Podemos representarnos el rencor como un naufragio. El barco que se hunde es la paz interior, que se va a pique. Perdido entre sus pensamientos, muerto de frío, el náufrago traga y escupe y vuelve a tragar toneladas de agua y mala leche. Son los agravios, reales o imaginados, que llegan hasta el borde de la boca del náufrago.
Al oleaje de fuera acompaña una corriente negra, retorcida, que crece en el interior del náufrago. Es una voz salvaje que reclama venganza. Es una ola brutal. Hunde sus ojos en espesa sangre y no le deja ver: “No / veo más que sangre, / siempre / sangre…” (Blas de Otero). Pero la claridad perdida se transforma pronto en cuenta de resultados; al náufrago se le da muy bien llevar la cuenta exacta de todas las afrentas. “Como el náufrago metódico que contase las olas que le bastan para morir; / y las contase, y las volviese a contar…” (Luis Rosales).

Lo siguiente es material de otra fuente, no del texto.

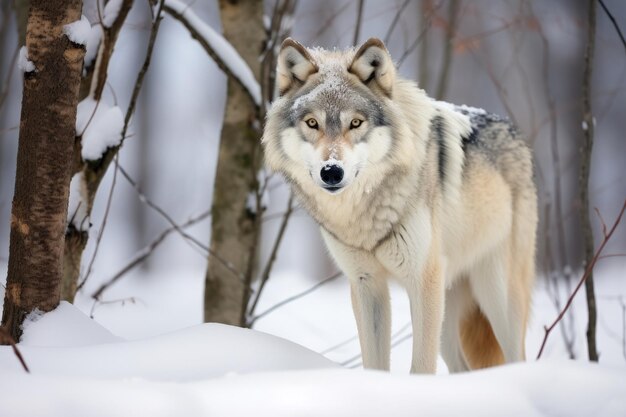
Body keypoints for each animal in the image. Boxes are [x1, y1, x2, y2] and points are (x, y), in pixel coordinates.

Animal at [260, 37, 532, 372]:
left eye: (355, 123)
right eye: (312, 123)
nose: (332, 172)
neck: (361, 214)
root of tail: (513, 131)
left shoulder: (422, 281)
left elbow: (421, 368)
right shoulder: (366, 285)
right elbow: (374, 363)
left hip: (496, 299)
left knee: (519, 357)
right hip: (449, 313)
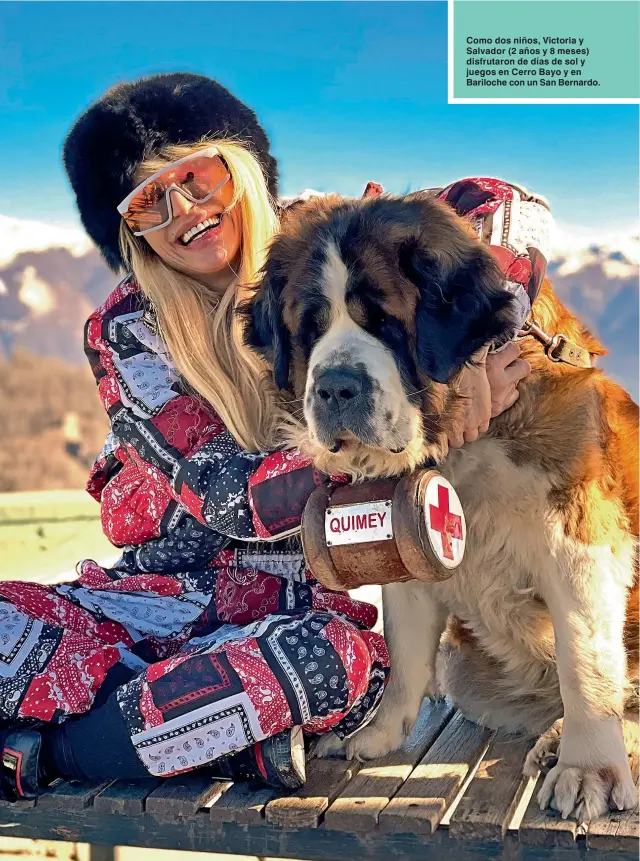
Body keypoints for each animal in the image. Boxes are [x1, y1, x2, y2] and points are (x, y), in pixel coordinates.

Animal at [242, 186, 636, 820]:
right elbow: (405, 655)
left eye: (386, 322)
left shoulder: (576, 541)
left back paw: (566, 749)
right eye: (310, 327)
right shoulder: (403, 542)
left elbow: (587, 663)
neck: (459, 438)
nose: (335, 387)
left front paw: (589, 770)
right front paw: (375, 737)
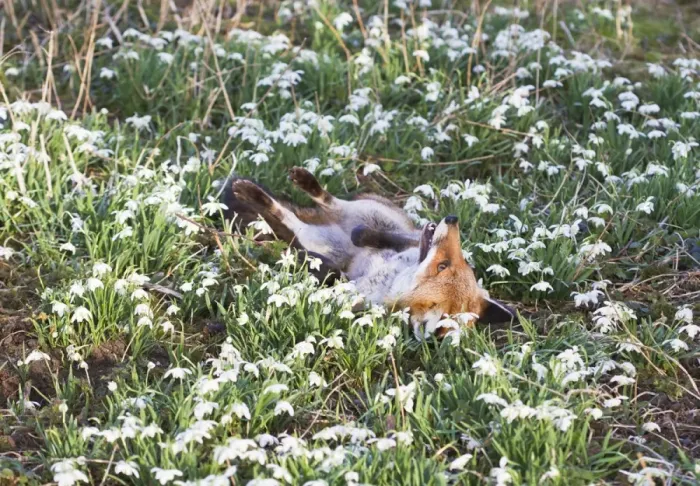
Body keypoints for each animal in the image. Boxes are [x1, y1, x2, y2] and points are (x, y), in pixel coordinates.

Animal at [222, 167, 515, 337]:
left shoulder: (349, 293)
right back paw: (301, 183)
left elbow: (330, 275)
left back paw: (255, 197)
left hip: (316, 238)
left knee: (290, 220)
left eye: (442, 266)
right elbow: (377, 237)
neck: (391, 280)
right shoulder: (406, 243)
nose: (452, 220)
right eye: (458, 264)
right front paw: (367, 236)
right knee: (327, 203)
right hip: (365, 212)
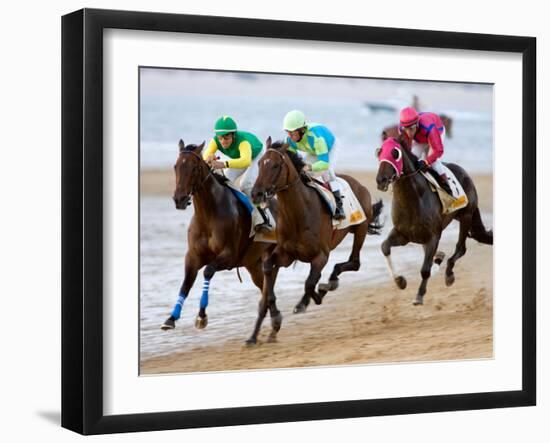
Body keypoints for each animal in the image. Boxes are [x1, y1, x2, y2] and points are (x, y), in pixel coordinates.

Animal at [161, 140, 284, 346]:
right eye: (176, 166)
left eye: (194, 167)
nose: (179, 199)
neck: (208, 215)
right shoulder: (192, 257)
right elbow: (186, 283)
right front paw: (171, 319)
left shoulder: (228, 255)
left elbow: (208, 271)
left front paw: (201, 316)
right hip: (253, 264)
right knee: (266, 288)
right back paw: (275, 323)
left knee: (269, 286)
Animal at [250, 139, 384, 344]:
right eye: (259, 164)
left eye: (275, 165)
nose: (256, 193)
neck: (299, 213)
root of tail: (359, 184)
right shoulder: (286, 255)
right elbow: (269, 268)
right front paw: (276, 315)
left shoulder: (321, 255)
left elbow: (309, 283)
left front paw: (313, 298)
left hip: (360, 228)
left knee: (354, 262)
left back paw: (328, 285)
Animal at [378, 136, 494, 306]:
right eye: (379, 151)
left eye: (395, 153)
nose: (381, 180)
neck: (413, 199)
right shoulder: (402, 234)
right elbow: (385, 247)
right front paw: (400, 281)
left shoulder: (433, 237)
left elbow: (425, 270)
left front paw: (419, 295)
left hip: (466, 215)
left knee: (461, 248)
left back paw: (449, 273)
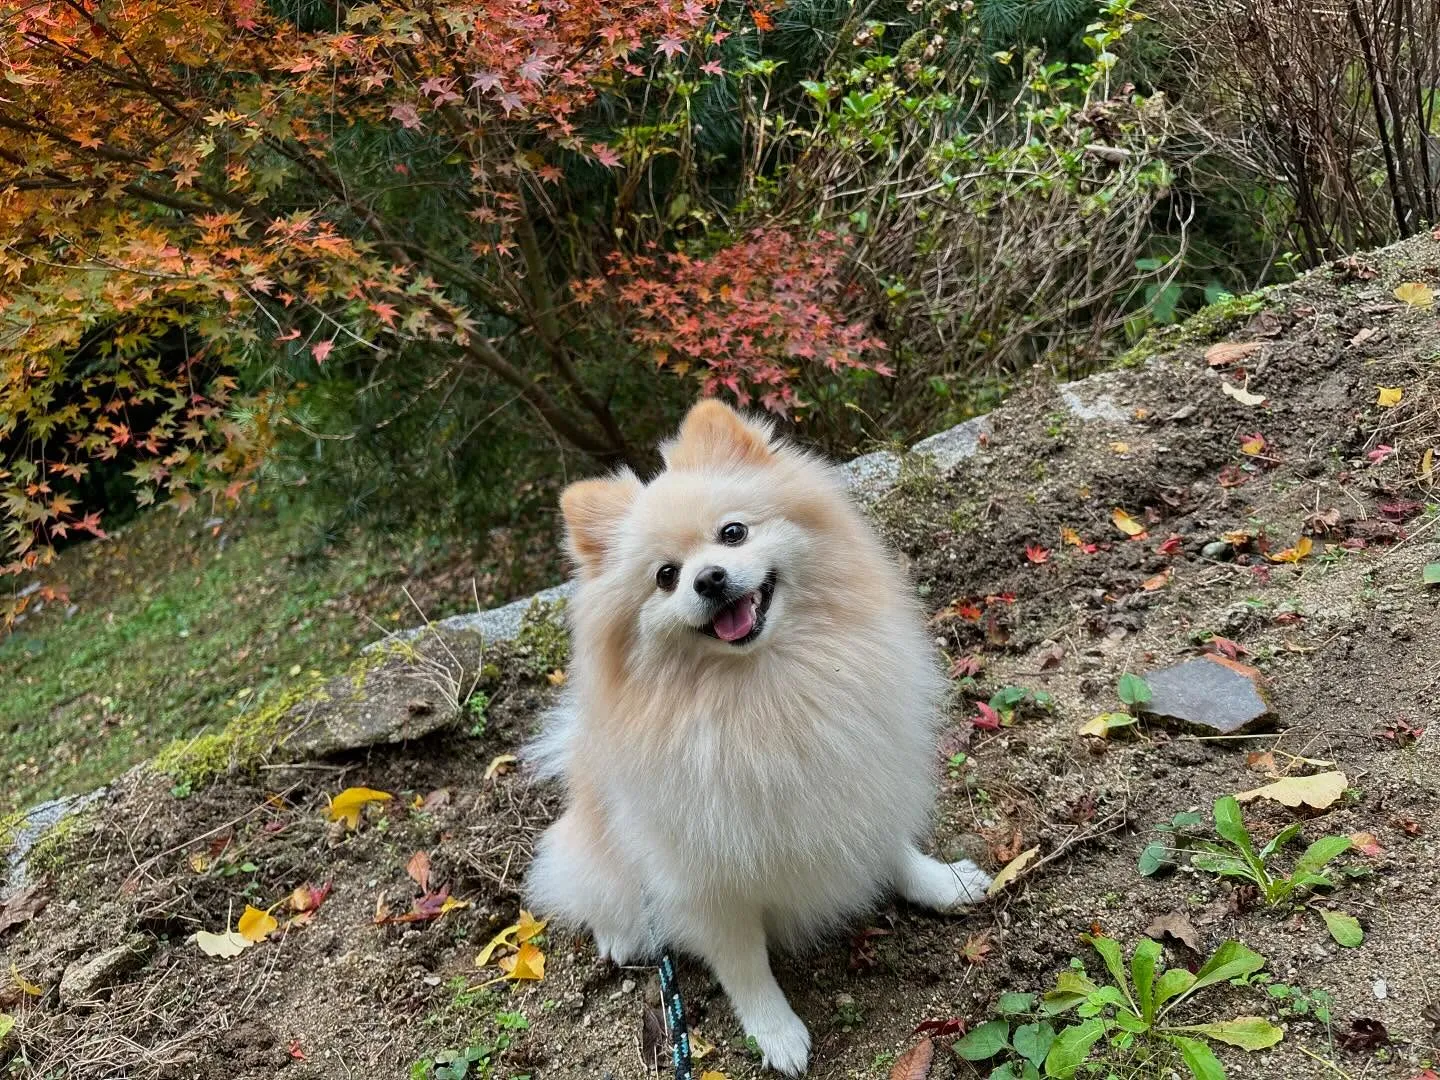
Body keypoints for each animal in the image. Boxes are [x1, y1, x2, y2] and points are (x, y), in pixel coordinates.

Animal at [529, 403, 990, 1077]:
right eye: (665, 577)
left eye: (733, 534)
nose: (709, 579)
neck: (766, 689)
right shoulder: (705, 882)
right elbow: (744, 966)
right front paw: (777, 1033)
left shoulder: (860, 776)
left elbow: (891, 848)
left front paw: (940, 883)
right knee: (589, 892)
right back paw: (618, 935)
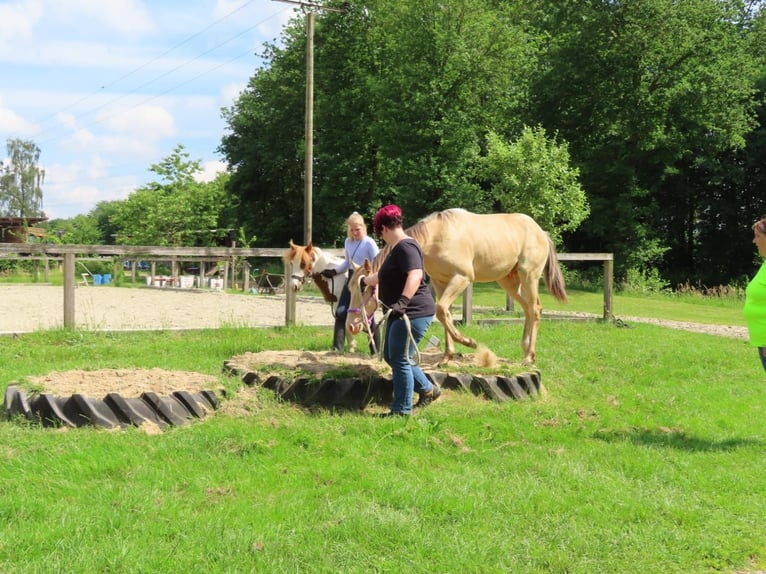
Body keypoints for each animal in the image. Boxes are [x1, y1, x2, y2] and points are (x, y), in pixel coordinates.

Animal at [344, 210, 568, 364]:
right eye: (350, 288)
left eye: (364, 288)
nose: (351, 326)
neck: (436, 237)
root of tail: (541, 232)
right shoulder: (440, 283)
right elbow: (446, 314)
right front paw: (448, 356)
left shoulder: (462, 278)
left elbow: (441, 310)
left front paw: (468, 342)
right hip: (509, 282)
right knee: (528, 309)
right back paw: (526, 349)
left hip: (528, 276)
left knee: (535, 309)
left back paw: (529, 356)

Frente a la rastrera cuenta del náufrago metódico, cabe oponer la desenfadada actitud del protagonista de un relato de Robert Walser: “Llevaba el cabello revuelto y a menudo entraba en los locales más renombrados sin haberse lavado; no lo hacía por pobreza, sino por vanidad. Sus adversarios lo desenmascaraban fácilmente, pero el niño no tenía ningún enemigo interior y por eso los soportaba a todos sin esfuerzo”.